Anne Wu, “A Patterned Universe”, 2021. Stainless steel, rigid insulation foam, tinted joint compound, PVC roof panel, tarp, plastic packing rope, cast and found objects; 10 x 20 x 12 feet (artwork commissioned by the Shed; photo by Ronald Amstutz)

Triangulating Tam’s work are two other monumental installations that explore a multitude of Chinese American experiences. “The Tomb Sweeper’s Mosquito Bite, a felted tapestry by Taiwanese American artist Pauline Shaw also explores Taoist principles in its consideration of embodied memories and cultural heritage. Hanging seventeen feet tall, the fiber work depicts MRI scans as mappings of memories, surrounded by levitating blown glass vessels holding sugar-cast fruits and Taoist altar items. Nearby, Anne Wu’s massive jungle gym, “A Patterned Universe,” sprawls in joyous defiance. The metallic sculptural installation celebrates Flushing, Queens’s distinct architectural style through its use of stainless steel, construction materials such as PVC roof panels, and household items like laundry clips, discs, and plastic packing rope. Collectively, the artists grapple with cultural disidentifications and an almost creolized sense of self in consideration of their claim to New York. 
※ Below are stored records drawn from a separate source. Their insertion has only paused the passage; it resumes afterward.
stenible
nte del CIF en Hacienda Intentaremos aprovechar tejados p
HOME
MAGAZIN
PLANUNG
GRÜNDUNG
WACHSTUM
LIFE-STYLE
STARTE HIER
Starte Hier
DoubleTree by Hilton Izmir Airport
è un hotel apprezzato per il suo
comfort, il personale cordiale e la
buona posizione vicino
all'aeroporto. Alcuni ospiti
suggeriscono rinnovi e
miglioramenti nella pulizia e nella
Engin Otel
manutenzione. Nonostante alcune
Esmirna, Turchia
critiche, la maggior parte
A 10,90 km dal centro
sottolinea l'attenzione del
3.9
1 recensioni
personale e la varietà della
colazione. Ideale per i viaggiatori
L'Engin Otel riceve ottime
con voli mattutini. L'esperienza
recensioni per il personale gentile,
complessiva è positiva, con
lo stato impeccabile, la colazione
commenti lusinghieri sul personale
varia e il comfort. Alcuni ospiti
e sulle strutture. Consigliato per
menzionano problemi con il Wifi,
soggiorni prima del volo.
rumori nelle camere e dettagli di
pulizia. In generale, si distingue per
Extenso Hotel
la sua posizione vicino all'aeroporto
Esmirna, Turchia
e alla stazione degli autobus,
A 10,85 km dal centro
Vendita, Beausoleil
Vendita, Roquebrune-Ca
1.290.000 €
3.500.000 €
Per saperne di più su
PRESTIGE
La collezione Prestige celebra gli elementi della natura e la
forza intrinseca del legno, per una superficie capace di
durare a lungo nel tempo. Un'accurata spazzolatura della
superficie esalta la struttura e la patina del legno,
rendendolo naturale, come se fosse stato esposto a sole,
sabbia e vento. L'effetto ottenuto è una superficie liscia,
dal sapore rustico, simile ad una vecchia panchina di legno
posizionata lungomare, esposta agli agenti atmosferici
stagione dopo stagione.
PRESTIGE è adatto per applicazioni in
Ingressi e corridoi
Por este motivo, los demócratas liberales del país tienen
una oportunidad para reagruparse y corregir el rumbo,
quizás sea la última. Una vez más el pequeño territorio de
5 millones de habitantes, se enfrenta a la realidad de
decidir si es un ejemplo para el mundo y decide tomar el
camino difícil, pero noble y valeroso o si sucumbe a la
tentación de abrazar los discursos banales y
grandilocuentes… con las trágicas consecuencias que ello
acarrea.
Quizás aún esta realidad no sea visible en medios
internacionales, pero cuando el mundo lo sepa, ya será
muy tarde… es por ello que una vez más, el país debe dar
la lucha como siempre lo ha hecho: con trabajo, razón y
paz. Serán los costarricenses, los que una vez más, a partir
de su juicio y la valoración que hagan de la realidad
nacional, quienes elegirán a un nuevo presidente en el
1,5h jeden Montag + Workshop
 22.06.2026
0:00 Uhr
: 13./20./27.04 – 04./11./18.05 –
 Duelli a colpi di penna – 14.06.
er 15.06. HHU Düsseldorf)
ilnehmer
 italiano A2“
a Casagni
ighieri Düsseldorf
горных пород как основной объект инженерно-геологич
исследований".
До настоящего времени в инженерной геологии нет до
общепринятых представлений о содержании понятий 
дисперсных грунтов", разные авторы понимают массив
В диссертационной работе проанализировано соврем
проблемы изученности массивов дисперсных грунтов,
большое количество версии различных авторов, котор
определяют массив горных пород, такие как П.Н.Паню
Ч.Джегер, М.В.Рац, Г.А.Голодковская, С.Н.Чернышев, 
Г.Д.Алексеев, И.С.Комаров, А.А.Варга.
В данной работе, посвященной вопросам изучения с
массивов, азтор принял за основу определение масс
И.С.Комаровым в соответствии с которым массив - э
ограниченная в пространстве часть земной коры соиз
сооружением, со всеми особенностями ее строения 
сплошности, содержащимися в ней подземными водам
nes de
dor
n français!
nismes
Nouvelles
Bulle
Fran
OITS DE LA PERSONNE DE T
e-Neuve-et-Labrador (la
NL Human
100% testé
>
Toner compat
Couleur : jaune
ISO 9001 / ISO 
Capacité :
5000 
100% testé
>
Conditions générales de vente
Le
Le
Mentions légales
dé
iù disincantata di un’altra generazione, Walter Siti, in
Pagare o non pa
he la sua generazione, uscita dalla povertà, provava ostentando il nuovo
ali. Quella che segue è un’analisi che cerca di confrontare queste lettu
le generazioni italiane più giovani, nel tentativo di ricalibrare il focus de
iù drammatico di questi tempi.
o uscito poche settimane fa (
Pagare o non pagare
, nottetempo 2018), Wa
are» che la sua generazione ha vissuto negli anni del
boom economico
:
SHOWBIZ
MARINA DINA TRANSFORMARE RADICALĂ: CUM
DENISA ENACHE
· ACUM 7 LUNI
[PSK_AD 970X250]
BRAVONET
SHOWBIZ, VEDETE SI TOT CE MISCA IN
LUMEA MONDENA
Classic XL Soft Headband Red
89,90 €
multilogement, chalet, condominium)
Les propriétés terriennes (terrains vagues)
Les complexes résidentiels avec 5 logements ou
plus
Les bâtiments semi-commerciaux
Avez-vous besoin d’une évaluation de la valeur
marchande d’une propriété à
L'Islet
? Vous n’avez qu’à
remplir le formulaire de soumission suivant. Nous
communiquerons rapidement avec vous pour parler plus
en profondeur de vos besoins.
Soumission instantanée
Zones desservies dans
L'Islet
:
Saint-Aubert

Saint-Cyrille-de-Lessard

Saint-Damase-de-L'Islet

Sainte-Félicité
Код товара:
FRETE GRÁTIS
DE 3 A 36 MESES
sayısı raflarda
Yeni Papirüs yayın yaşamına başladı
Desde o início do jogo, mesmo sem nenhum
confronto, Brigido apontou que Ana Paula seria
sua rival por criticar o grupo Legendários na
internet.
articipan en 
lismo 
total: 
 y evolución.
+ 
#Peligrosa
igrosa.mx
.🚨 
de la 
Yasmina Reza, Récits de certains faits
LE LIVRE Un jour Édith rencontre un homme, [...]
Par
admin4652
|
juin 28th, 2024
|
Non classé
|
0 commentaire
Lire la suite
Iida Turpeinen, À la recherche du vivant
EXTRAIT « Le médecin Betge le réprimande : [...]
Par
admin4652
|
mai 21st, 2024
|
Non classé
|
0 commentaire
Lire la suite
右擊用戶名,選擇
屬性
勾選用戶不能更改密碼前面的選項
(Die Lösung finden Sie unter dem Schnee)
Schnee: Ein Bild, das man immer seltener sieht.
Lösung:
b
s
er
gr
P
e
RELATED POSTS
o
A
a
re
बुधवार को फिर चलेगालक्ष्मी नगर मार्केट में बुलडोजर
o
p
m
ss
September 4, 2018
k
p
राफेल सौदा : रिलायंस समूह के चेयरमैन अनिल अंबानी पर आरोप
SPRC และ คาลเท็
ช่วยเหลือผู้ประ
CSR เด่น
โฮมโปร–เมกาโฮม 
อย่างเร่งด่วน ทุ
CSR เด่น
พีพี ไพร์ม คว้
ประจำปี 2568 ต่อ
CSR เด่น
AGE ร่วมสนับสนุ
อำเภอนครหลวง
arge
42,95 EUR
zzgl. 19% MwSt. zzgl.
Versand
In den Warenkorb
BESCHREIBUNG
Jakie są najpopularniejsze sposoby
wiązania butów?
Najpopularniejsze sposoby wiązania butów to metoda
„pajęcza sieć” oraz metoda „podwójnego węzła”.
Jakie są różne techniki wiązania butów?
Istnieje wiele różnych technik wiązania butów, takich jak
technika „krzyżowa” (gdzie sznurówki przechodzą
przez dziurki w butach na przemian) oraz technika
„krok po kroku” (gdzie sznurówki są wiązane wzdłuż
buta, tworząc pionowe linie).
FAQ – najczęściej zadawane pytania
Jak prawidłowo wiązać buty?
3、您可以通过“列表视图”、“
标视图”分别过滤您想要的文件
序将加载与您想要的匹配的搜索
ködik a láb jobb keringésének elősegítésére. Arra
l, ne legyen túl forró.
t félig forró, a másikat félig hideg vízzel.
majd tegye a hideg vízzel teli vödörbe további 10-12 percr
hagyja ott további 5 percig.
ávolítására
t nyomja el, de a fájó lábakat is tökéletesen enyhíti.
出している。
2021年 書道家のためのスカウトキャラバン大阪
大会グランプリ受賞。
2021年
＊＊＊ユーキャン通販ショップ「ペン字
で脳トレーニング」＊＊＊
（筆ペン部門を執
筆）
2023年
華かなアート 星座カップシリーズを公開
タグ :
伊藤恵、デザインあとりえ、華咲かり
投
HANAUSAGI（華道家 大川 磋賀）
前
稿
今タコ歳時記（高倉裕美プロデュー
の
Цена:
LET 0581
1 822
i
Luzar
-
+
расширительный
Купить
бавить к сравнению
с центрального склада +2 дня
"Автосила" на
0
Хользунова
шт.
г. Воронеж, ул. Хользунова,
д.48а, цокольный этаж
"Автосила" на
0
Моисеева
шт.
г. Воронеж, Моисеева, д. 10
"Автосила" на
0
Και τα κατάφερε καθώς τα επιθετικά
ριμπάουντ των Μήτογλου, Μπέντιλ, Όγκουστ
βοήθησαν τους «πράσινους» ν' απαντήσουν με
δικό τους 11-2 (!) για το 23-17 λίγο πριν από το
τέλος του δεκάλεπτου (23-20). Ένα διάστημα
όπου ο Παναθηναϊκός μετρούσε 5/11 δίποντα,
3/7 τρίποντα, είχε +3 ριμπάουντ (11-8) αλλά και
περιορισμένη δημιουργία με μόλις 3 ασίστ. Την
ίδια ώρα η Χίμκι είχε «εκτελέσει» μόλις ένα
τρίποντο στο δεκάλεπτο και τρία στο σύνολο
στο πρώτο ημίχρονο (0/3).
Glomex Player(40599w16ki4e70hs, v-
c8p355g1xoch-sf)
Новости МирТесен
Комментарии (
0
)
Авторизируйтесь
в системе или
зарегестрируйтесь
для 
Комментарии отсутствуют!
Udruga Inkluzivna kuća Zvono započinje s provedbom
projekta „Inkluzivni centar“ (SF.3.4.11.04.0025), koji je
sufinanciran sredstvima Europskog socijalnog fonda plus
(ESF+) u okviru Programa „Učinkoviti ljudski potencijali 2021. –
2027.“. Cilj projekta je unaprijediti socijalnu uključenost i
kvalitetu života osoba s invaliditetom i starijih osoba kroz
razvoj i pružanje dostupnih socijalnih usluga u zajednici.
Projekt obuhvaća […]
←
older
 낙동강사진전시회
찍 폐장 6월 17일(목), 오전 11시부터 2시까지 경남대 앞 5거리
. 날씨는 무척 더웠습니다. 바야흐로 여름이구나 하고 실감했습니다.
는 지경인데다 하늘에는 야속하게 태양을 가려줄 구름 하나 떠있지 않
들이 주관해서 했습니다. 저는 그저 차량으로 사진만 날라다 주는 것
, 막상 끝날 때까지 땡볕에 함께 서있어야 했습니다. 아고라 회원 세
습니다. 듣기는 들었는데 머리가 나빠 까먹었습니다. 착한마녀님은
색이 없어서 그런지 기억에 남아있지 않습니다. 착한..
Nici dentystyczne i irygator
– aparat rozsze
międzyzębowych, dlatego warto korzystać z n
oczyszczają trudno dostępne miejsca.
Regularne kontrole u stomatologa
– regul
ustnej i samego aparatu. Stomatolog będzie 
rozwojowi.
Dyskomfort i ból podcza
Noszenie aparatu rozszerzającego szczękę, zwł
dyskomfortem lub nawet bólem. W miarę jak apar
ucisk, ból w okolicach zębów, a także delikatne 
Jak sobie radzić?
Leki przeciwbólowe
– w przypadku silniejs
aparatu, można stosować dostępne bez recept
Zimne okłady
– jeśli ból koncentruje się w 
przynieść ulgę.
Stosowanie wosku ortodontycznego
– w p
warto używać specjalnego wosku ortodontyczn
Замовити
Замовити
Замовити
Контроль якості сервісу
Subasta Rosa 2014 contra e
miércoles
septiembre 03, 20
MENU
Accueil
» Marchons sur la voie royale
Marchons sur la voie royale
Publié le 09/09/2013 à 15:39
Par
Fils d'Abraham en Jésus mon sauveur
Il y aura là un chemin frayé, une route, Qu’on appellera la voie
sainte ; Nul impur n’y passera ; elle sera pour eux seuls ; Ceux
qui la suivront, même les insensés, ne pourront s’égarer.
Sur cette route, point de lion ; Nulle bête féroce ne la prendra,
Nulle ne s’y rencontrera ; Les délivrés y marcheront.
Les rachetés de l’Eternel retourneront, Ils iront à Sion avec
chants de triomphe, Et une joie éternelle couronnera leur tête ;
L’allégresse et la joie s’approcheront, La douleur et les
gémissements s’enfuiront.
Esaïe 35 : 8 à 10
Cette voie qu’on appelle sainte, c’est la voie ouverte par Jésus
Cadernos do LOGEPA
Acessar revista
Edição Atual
Other works in the show similarly focus on local New York communities. In the rear viewing room, artist and filmmaker Aisha Amin’s video installation offers a visit to Masjid At-Taqwa, a historic Bedford-Stuyvesant mosque now facing the threat of gentrification. “The Earth Has Been Made a Place of Prayer” reworks the artist’s eponymous documentary into an immersive four-channel installation, displaying the short film on intersecting screens that hang above 40 Islamic prayer mats, all laid pointing towards Mecca. Intercut with observational footage and interviews of the mosque’s founder Imam Siraj Wahhaj, the work paints a colorful portrait of the intergenerational and multicultural community built around the masjid. Watching the film seated on the prayer mat I am offered a seat in a place of devotion, a semblance of what the mosque offers itself. Here and elsewhere, Open Call offers an ode to communities lost in time but immortalized through memory. 

Installation view of Aisha Amin, “The Earth Has Been Made a Place of Prayer” (2021), digital video, color, sound, 6 min., 42 sec., Islamic prayer mats. (artwork commissioned by the Shed; photo by Ronald Amstutz)

Open Call continues through August 1 at the Shed (545 West 30th Street, Hudson Yards, Manhattan). The exhibition was curated by Emma Enderby, Tamara McCaw, and Solana Chehtman, with Alessandra Gómez, Adeze Wilford, and Maggie MacTiernan.